No caso do conceito de microbiomas polimórficos, as afirmações são consistentes e têm ganhado cada vez mais força quando pensamos nas diferentes respostas dos pacientes ou mesmo na velocidade de evolução da doença. Em diversas patologias, investiga-se o papel da microbiota dos diferentes órgãos do nosso corpo; e a discussão não é somente para vender probióticos, mas sim para avaliar se há participação efetiva desses microrganismos no desenvolvimento ou progressão tumoral. As evidências indicam que há microrganismos capazes de alterar a resposta de determinadas células e auxiliar na carcinogênese por liberação de substâncias (dada a variabilidade de microrganismos em nosso corpo) e imunorregulação quando em pressão do ambiente. Acredita-se, que ambientes inflamados ou com instabilidade genotípica das células podem também contribuir para a liberação de substâncias por esses microrganismos causando instabilidade tecidual por alguns mecanismos ainda sob investigação.
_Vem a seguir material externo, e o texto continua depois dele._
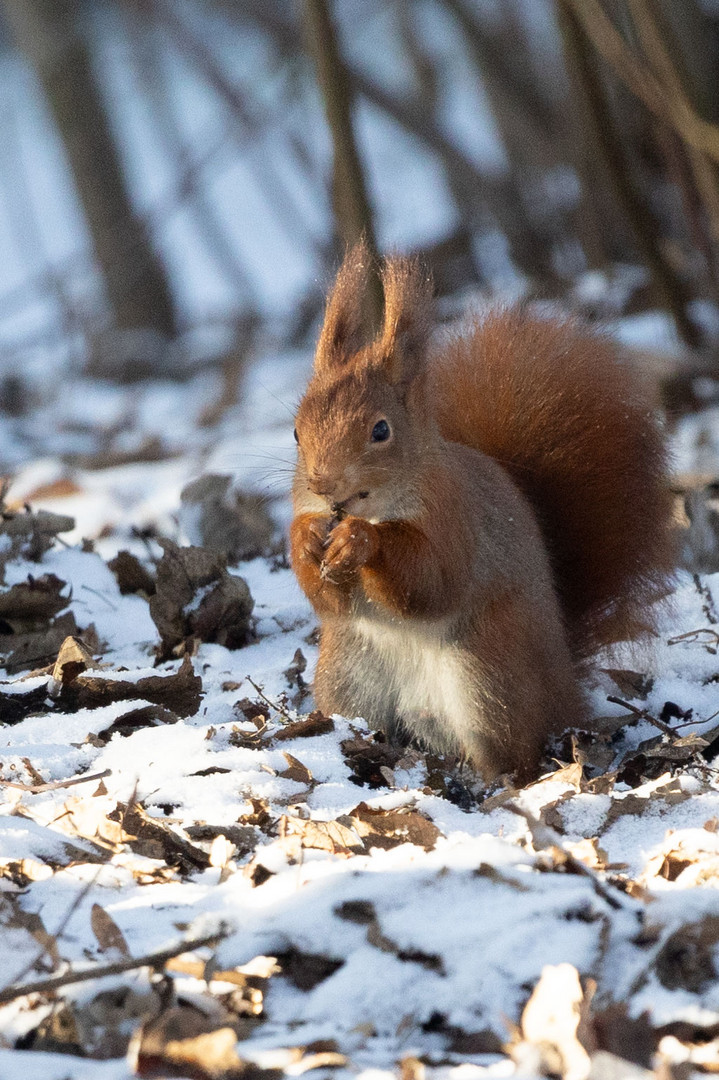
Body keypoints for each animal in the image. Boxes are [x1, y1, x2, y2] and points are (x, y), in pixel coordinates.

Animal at [285, 245, 673, 781]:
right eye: (296, 432)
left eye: (381, 430)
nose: (324, 487)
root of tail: (563, 693)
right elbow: (327, 600)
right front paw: (306, 535)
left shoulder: (454, 517)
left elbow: (431, 580)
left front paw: (361, 540)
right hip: (349, 676)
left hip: (488, 678)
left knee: (513, 753)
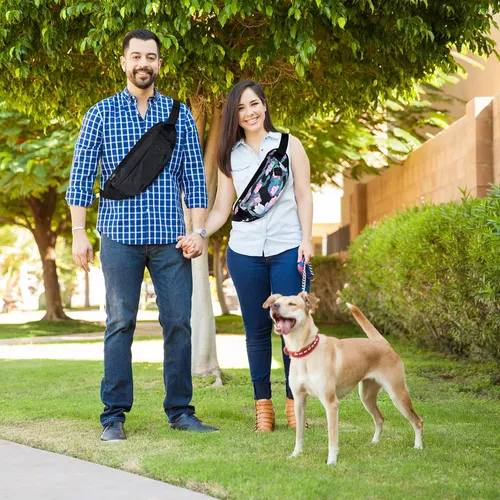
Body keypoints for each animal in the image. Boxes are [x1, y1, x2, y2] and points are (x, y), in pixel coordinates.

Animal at [262, 292, 422, 466]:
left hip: (397, 394)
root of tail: (383, 343)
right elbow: (299, 434)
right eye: (276, 302)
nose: (273, 306)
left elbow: (332, 438)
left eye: (292, 304)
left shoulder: (331, 403)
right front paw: (296, 454)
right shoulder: (299, 401)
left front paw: (331, 461)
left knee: (417, 421)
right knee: (380, 418)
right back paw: (375, 442)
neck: (305, 351)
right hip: (366, 397)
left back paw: (418, 447)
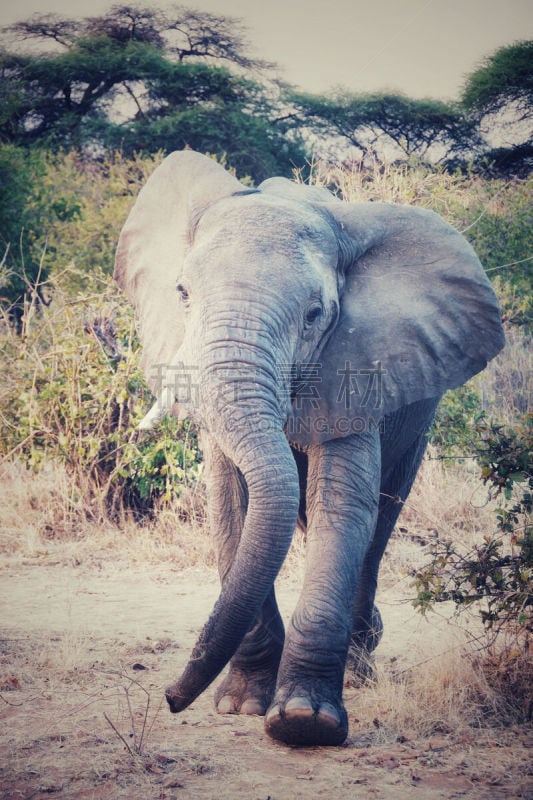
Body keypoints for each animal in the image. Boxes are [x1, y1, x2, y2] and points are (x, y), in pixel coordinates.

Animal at [114, 148, 504, 744]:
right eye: (181, 294)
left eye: (315, 315)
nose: (171, 699)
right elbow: (231, 504)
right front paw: (243, 706)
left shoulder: (361, 367)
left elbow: (340, 507)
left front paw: (303, 723)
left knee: (381, 521)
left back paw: (360, 668)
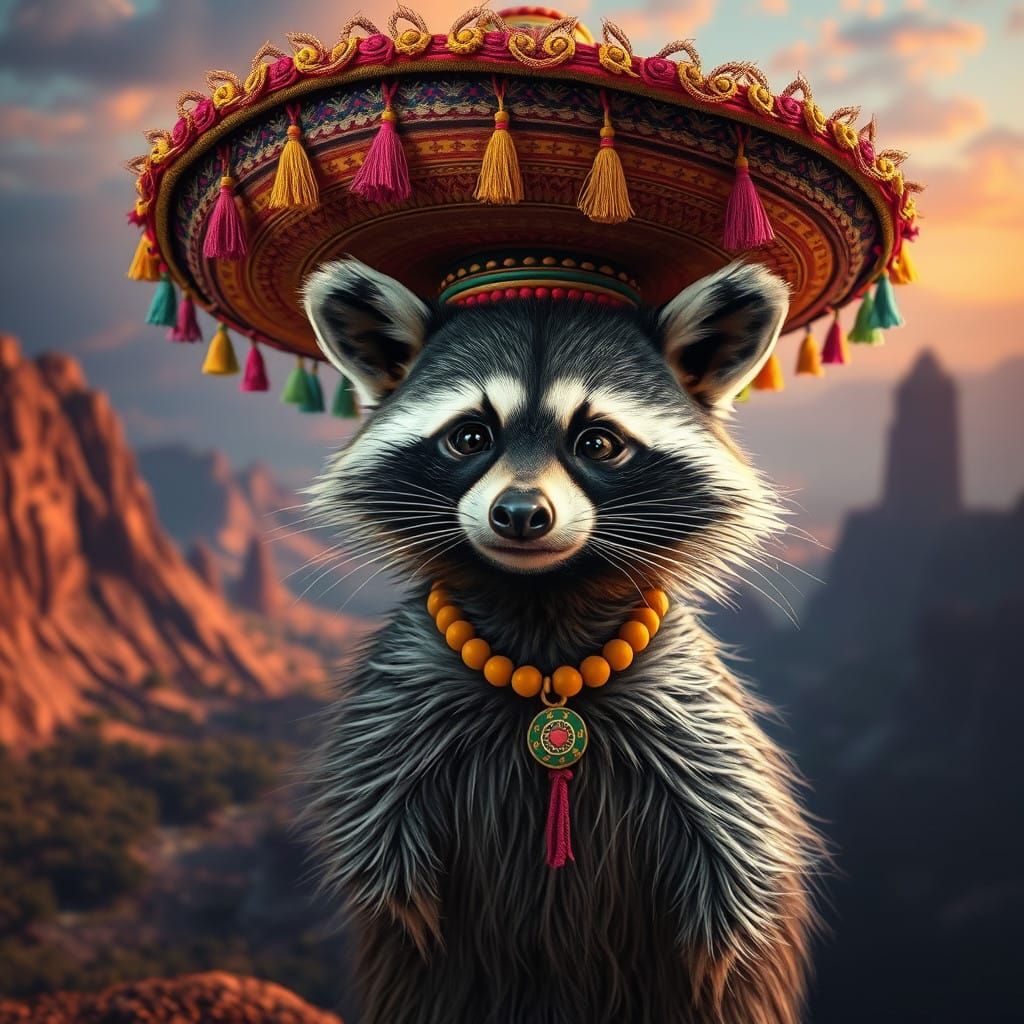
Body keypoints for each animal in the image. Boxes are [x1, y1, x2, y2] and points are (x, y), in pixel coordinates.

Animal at [301, 258, 820, 1024]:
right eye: (470, 436)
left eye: (597, 442)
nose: (520, 513)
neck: (541, 611)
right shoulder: (402, 705)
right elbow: (385, 859)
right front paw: (409, 917)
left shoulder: (689, 718)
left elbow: (734, 857)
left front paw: (719, 957)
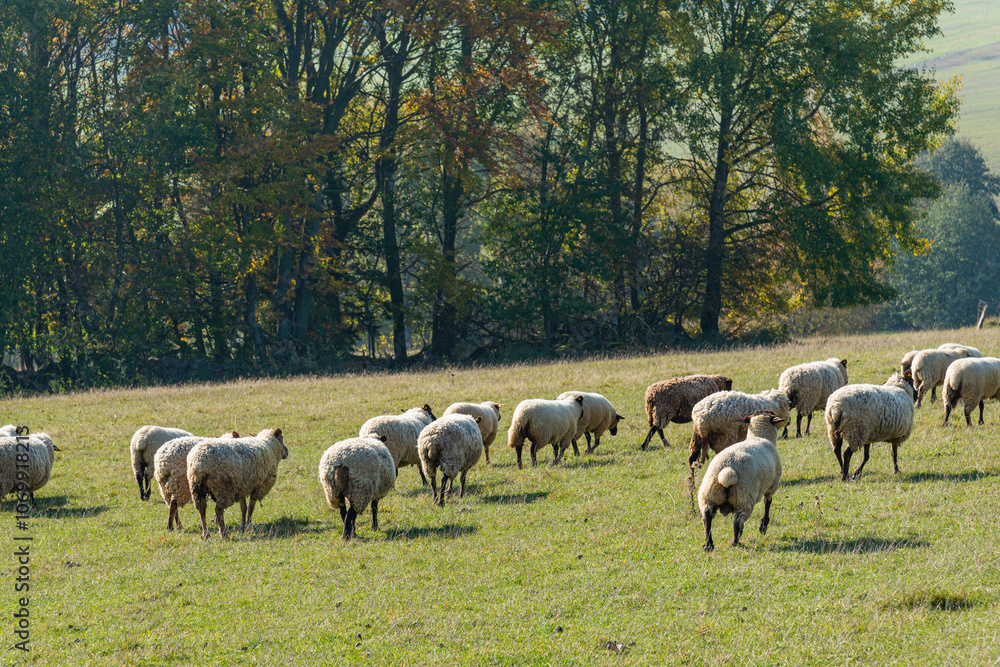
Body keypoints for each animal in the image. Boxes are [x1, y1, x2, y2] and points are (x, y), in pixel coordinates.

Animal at [698, 411, 785, 552]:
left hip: (708, 496)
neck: (759, 436)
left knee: (707, 519)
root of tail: (728, 470)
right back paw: (735, 542)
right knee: (737, 522)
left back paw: (708, 545)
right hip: (743, 499)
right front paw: (763, 526)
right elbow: (767, 504)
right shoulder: (772, 485)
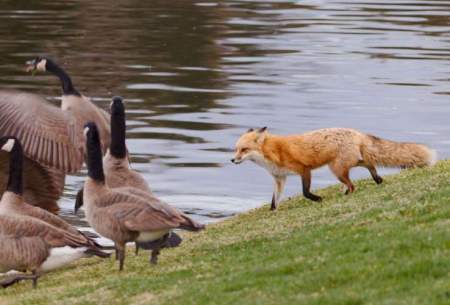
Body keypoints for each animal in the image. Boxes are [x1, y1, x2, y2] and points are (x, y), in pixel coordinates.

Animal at [232, 126, 436, 209]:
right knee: (369, 164)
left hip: (337, 169)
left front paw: (318, 199)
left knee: (353, 185)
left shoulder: (303, 169)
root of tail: (358, 133)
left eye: (244, 149)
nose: (232, 160)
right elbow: (274, 201)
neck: (272, 152)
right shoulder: (280, 178)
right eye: (236, 149)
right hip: (347, 164)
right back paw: (377, 179)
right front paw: (272, 212)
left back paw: (348, 194)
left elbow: (305, 192)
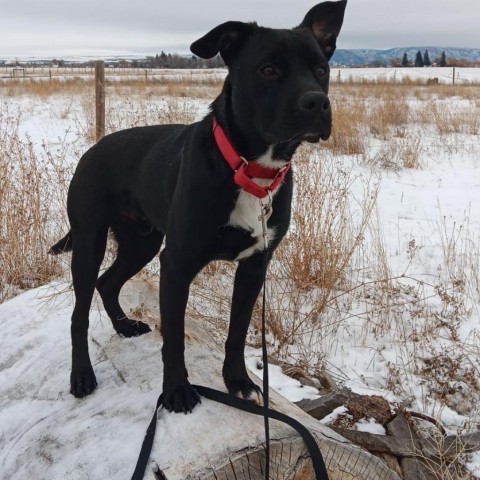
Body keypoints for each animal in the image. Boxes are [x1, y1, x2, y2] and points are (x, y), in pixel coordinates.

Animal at [50, 0, 346, 412]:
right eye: (268, 69)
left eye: (321, 69)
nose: (317, 102)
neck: (248, 169)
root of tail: (93, 148)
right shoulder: (176, 264)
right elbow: (173, 339)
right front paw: (176, 391)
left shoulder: (255, 265)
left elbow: (238, 330)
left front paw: (238, 381)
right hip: (89, 240)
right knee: (80, 311)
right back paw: (81, 375)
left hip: (141, 242)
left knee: (107, 282)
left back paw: (125, 326)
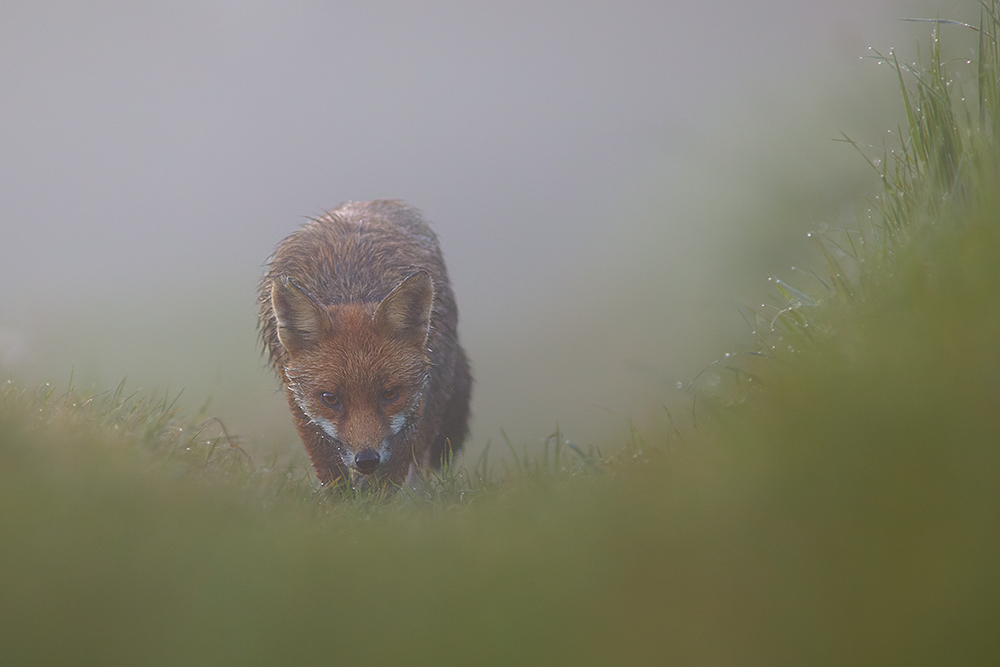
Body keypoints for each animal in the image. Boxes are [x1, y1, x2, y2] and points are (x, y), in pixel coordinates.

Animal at [262, 198, 472, 490]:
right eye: (329, 398)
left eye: (391, 393)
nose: (367, 460)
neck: (351, 289)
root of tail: (367, 202)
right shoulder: (298, 399)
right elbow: (331, 472)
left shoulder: (420, 397)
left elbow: (394, 472)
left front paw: (376, 499)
Nós próximos textos, abordaremos cada um dos hallmarks citados e como são observados na prática pré-clínica e clínica.

Stay tuned!

Referências:

1. INCA, 2020. Estimativa 2020: incidência de câncer no Brasil. Acessado em https://www.inca.gov.br/estimativa/estado-capital/brasil

2. Siddhartha Mukherjee. O Imperador de todos os males: uma biografia do câncer; tradução Berilo Vargas — 1ª ed. — São Paulo: Companhia das Letras, 2012.

3. Hanahan D, Weinberg RA. The hallmarks of cancer. Cell 2000; 100:57–70.

4. Hanahan D, Weinberg RA. Hallmarks of cancer: the next generation. Cell 2011; 144:646–74.

5. Hanahan D. Hallmarks of Cancer: New Dimensions. Cancer Discov. 2022 Jan;12(1):31–46.